Eighteen Afghan women living in, speaking about, and writing from the country itself tell stories that are powerful and illuminating, unique and universal – stories of family, work, childhood, friendship, war, gender identity, and cultural traditions.
A woman’s fortitude saves her village from disaster. A teenager explores their identity in a moment of quiet. A tormented girl tries to find love through a horrific act. A headmaster makes his way to work, treading the fine line between life and death.
These and more original, vital, and unexpected stories hail from extraordinary voices rooted in Afghanistan’s two main linguistic groups (Pashto and Dari), and were developed over two years through the writer development program Untold’s Write Aghanistan Project. My Pen Is the Wing of a Bird comes at a pivotal moment in Afghanistan’s history, when these voices must be heard.
A collection of women with one thing in common sharing their different stories and voices. I have a feeling this one will get a lot of discussion.
The Family Game by Catherine Steadman
Title: The Family Game
Author: Catherine Steadman
Publisher: Ballantine Books
Genre: Suspense/thriller, Women’s fiction
Format: hardcover
Previous works: The Disappearing Act, Mr.
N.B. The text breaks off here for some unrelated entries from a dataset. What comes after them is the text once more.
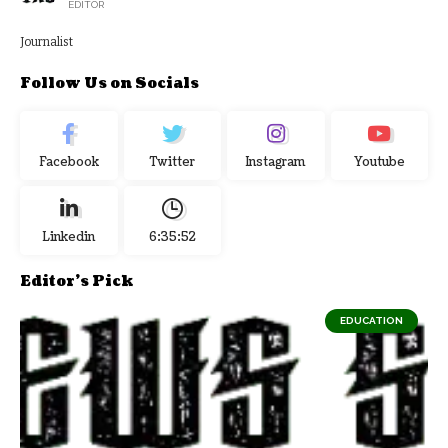
EDITOR
Journalist
Follow Us on Socials
Facebook
Twitter
Instagram
Youtube
Linkedin
6:35:52
Editor's Pick
EDUCATION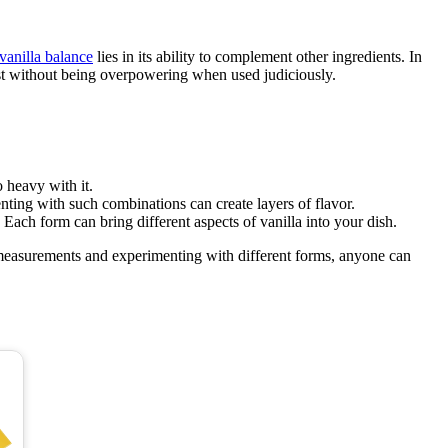
 vanilla balance
lies in its ability to complement other ingredients. In
wist without being overpowering when used judiciously.
o heavy with it.
ting with such combinations can create layers of flavor.
. Each form can bring different aspects of vanilla into your dish.
o measurements and experimenting with different forms, anyone can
Nobody, Something in the Water
Harriet Reed, a novelist on the brink of literary stardom, is newly engaged to Edward Holbeck, the heir of an extremely powerful family. And even though Edward has long tried to severe ties with them, news of the couple’s marital bliss has the Holbecks inching back into their lives.
As Harriet is drawn into their lavish world, the family seems perfectly welcoming. So when Edward’s father, Robert, hands Harriet a tape of a book he’s been working on, she is desperate to listen.
But as she presses play, it’s clear that this isn’t just a novel. It’s a confession.
A confession to a grisly crime. A murder. And, suddenly, the game is in motion.
Feeling isolated and confused, Harriet must work out if this is part of a plan to test her loyalty. Or something far darker. What is it that Robert sees in her? Why give her the power to destroy everything?
This might be a game to the Holbeck family—but losing might still prove deadly.
Our weekly thriller!
When We Were Sisters by Fatimah Asghar
Title: When We Were Sisters
Author: Fatimah Asghar
Publisher: One World
Genre: Fiction
Format: hardcover
Previous works: If They Come For Us
In this heartrending, lyrical debut work of fiction, Fatimah Asghar traces the intense bond of three orphaned siblings who, after their parents die, are left to raise one another. The youngest, Kausar, grapples with the incomprehensible loss of their parents as she also charts out her own understanding of gender; Aisha, the middle sister, spars with her “crybaby” younger sibling as she desperately tries to hold on to her sense of family in an impossible situation; and Noreen, the eldest, does her best in the role of sister-mother while also trying to create a life for herself, on her own terms.
As Kausar grows up, she must contend with the collision of her private and public worlds, and choose whether to remain in the life of love, sorrow, and codependency that she’s known or carve out a new path for herself. When We Were Sisters tenderly examines the bonds and fractures of sisterhood, names the perils of being three Muslim American girls alone against the world, and ultimately illustrates how those who’ve lost everything might still make homes in one another.
This one’s a debut novel-Asghar’s first book was poetry. As someone with an interest in writing both poetry and prose, I love a poet-turned-novelist. (Remember my love of Lincoln in the Bardo?) I think they tend to stretch language in unique ways and produce gorgeous stories, but maybe I’m biased.